Indeed, apparently according to David Maggid, "Toledot Mishpechoth Gintzburg," Pg. 239, St. Petersburg, 1899, there even was a lawsuit instituted by Baer Günzburg of Grodno against a Jewish family of that city who had adopted the same name under the decree of 1804. The court sustained the right of Jewish families to adopt any name they chose, and the number of Günzburg families accordingly was said to have increased.
Usually cited as the progenitor of this family is Simon Günzburg zur Gemse, about whom the Jewish Encyclopedia, 1906 wrote:
“German scholar; communal worker; born at Günzburg, Bavaria, 1506; died at Burgau Jan. 9, 1585. He was the first who adopted and transmitted to his descendants the name "Günzburg" as a family name. He was a rich merchant, and traveled around in Germany and Poland in the interests of his business. He was also a great Talmudist, and had some knowledge of secular sciences. It is probably owing to these facts that Simon Günzburg is variously described by different historians. Albertrandy, quoted by Sternberg ("Gesch. der Juden in Polen," p. 148), says: "Simon, also called Selig Günzburg, was known as a celebrated architect and geometer. He wrote many works, and was the head of the rabbinate and yeshibah." It seems that Albertrandy confused Simon Günzburg with the physician Selig Günzburg of Slutsk. Czacki cites him as the court physician of King Sigismund August and chief of the community of Posen (Grätz, "Gesch." ix. 448). But Simon Günzburg never settled at Posen. His residence was first at Günzburg, where, he built a synagogue and established a cemetery; and then he settled at Burgau, a neighboring town. There also he worked for the welfare of the community, for which reason his name is commemorated in a special prayer.”

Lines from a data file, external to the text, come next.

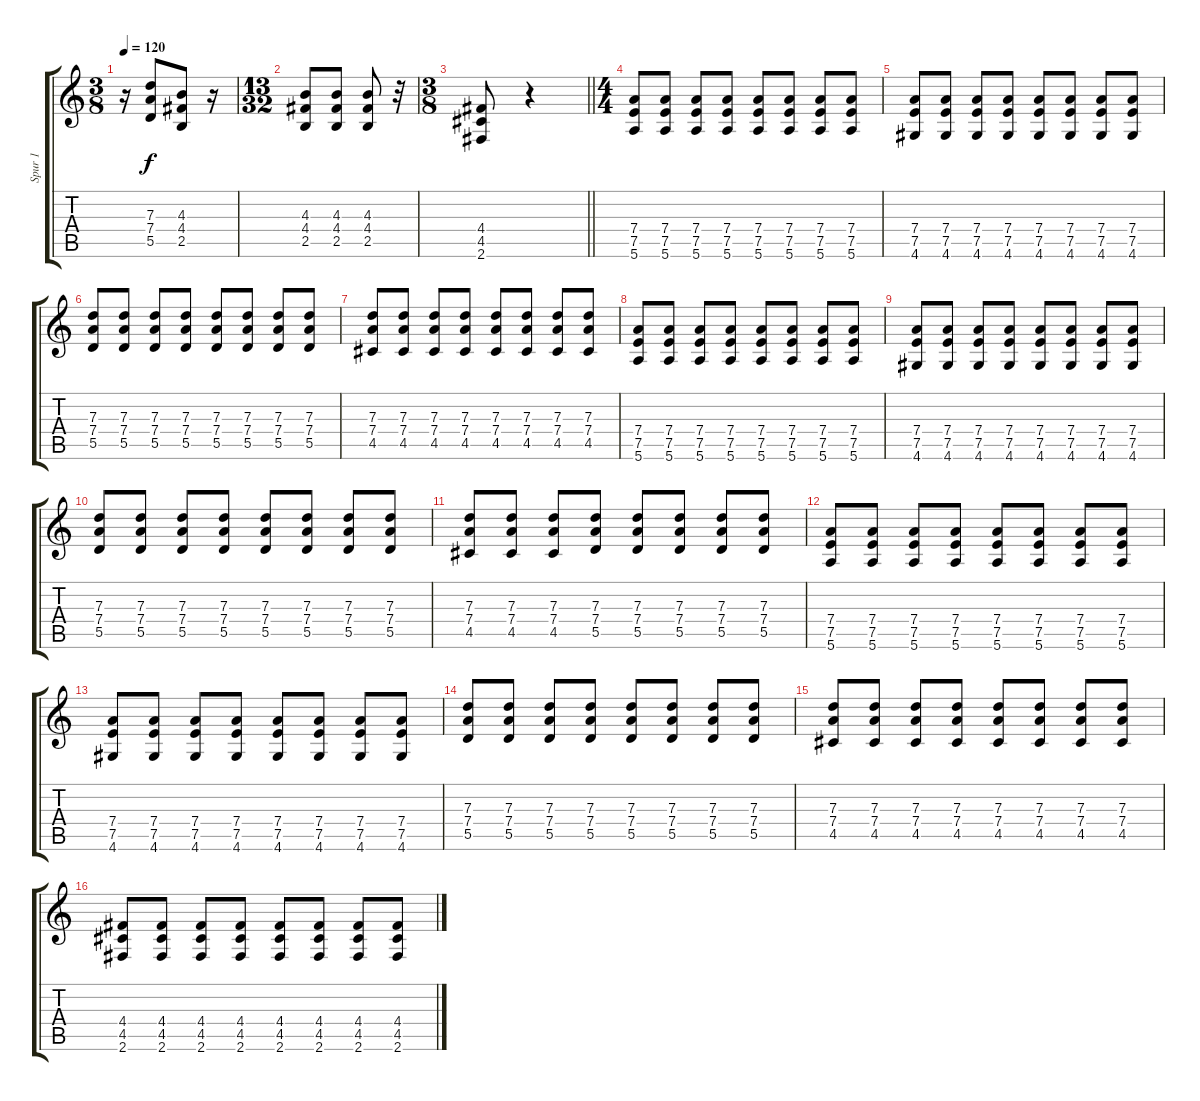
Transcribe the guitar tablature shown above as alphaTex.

\track ("Spur 1" "Spur 1") {instrument overdrivenguitar}
\staff {score tabs}
\tuning (E4 B3 G3 D3 A2 E2) {hide}
\ts (3 8)
\tempo 120
\clef g2
\ks c
r.16{dy f} (7.3 7.4 5.5).8 (4.3 4.4 2.5).8 r.16 |
\ts (13 32)
(4.3 4.4 2.5).8 (4.3 4.4 2.5).8 (4.3 4.4 2.5).8 r.32 |
\ts (3 8)
\barLineRight lightlight
(4.4 4.5 2.6).8 r.4 |
\ts (4 4)
(7.4 7.5 5.6).8 (7.4 7.5 5.6).8 (7.4 7.5 5.6).8 (7.4 7.5 5.6).8 (7.4 7.5 5.6).8 (7.4 7.5 5.6).8 (7.4 7.5 5.6).8 (7.4 7.5 5.6).8 |
(7.4 7.5 4.6).8 (7.4 7.5 4.6).8 (7.4 7.5 4.6).8 (7.4 7.5 4.6).8 (7.4 7.5 4.6).8 (7.4 7.5 4.6).8 (7.4 7.5 4.6).8 (7.4 7.5 4.6).8 |
(7.3 7.4 5.5).8 (7.3 7.4 5.5).8 (7.3 7.4 5.5).8 (7.3 7.4 5.5).8 (7.3 7.4 5.5).8 (7.3 7.4 5.5).8 (7.3 7.4 5.5).8 (7.3 7.4 5.5).8 |
(7.3 7.4 4.5).8 (7.3 7.4 4.5).8 (7.3 7.4 4.5).8 (7.3 7.4 4.5).8 (7.3 7.4 4.5).8 (7.3 7.4 4.5).8 (7.3 7.4 4.5).8 (7.3 7.4 4.5).8 |
(7.4 7.5 5.6).8 (7.4 7.5 5.6).8 (7.4 7.5 5.6).8 (7.4 7.5 5.6).8 (7.4 7.5 5.6).8 (7.4 7.5 5.6).8 (7.4 7.5 5.6).8 (7.4 7.5 5.6).8 |
(7.4 7.5 4.6).8 (7.4 7.5 4.6).8 (7.4 7.5 4.6).8 (7.4 7.5 4.6).8 (7.4 7.5 4.6).8 (7.4 7.5 4.6).8 (7.4 7.5 4.6).8 (7.4 7.5 4.6).8 |
(7.3 7.4 5.5).8 (7.3 7.4 5.5).8 (7.3 7.4 5.5).8 (7.3 7.4 5.5).8 (7.3 7.4 5.5).8 (7.3 7.4 5.5).8 (7.3 7.4 5.5).8 (7.3 7.4 5.5).8 |
(7.3 7.4 4.5).8 (7.3 7.4 4.5).8 (7.3 7.4 4.5).8 (7.3 7.4 5.5).8 (7.3 7.4 5.5).8 (7.3 7.4 5.5).8 (7.3 7.4 5.5).8 (7.3 7.4 5.5).8 |
(7.4 7.5 5.6).8 (7.4 7.5 5.6).8 (7.4 7.5 5.6).8 (7.4 7.5 5.6).8 (7.4 7.5 5.6).8 (7.4 7.5 5.6).8 (7.4 7.5 5.6).8 (7.4 7.5 5.6).8 |
(7.4 7.5 4.6).8 (7.4 7.5 4.6).8 (7.4 7.5 4.6).8 (7.4 7.5 4.6).8 (7.4 7.5 4.6).8 (7.4 7.5 4.6).8 (7.4 7.5 4.6).8 (7.4 7.5 4.6).8 |
(7.3 7.4 5.5).8 (7.3 7.4 5.5).8 (7.3 7.4 5.5).8 (7.3 7.4 5.5).8 (7.3 7.4 5.5).8 (7.3 7.4 5.5).8 (7.3 7.4 5.5).8 (7.3 7.4 5.5).8 |
(7.3 7.4 4.5).8 (7.3 7.4 4.5).8 (7.3 7.4 4.5).8 (7.3 7.4 4.5).8 (7.3 7.4 4.5).8 (7.3 7.4 4.5).8 (7.3 7.4 4.5).8 (7.3 7.4 4.5).8 |
(4.4 4.5 2.6).8 (4.4 4.5 2.6).8 (4.4 4.5 2.6).8 (4.4 4.5 2.6).8 (4.4 4.5 2.6).8 (4.4 4.5 2.6).8 (4.4 4.5 2.6).8 (4.4 4.5 2.6).8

According to sources I believe to be reliable, his ancestors are documented to be:
1 Meir Zurich d. 1345
2 Baruch ben Meir Zurich b. 1319 d. 1382
m. Guetlin - Kalonoymos b. 1328 d. 1417
[daughter of Smoe (Samuel) ben Baruch and Name Unknown]
3 Lemlin ben Baruch b. 1355 Burgau (D) d. 1410
m. Zuerlin Unknown b. 1360 d. 1436
[daughter of Baruch ben Meir Zurich and Guetlin - Kalonoymos]
4 Falk ben Lemlin b. 1390 Augsburg, Bavaria (D) d. 1465 Ulm, Baden-Württemberg (D)
m. Name Unknown
5 Schmuel (Samuel) ben Falk b. 1418 Augsburg (D) d. 1478
m. Name Unknown
6 Jechiel ben Schmuel Porto b. 1445 d. 1505
m. Frimes bat Aharon ben Schmuel
7 Elieser Ullmo - Günzburg b. 1477 (P) d. 1544
m. Simche Unknown
8 Simon \ Schimon \ "Seligman" Ulmo - Günzburg b. 1506 Günsburg, Bayern (D) d. 9 Jan 1585 Burgau,
m. Hannele / Händel bat R. Isaak Linz m. ABT 1550 d. 1 Nov 1593
[daughter of Rabbi Isaak Linz ben Eljakim - Linz and Tserlin Unknown]
This indicates the family ‘originated’ in what now is Switzerland; and subsequent migrations ultimately brought some of its descendants from the city of Ulm on the Bavarian border to the town of Günzburg in Bavaria. It’s for this reason, Simon Günzburg and several of his immediate descendants, sometimes called themselves "Ulma-Günzburg".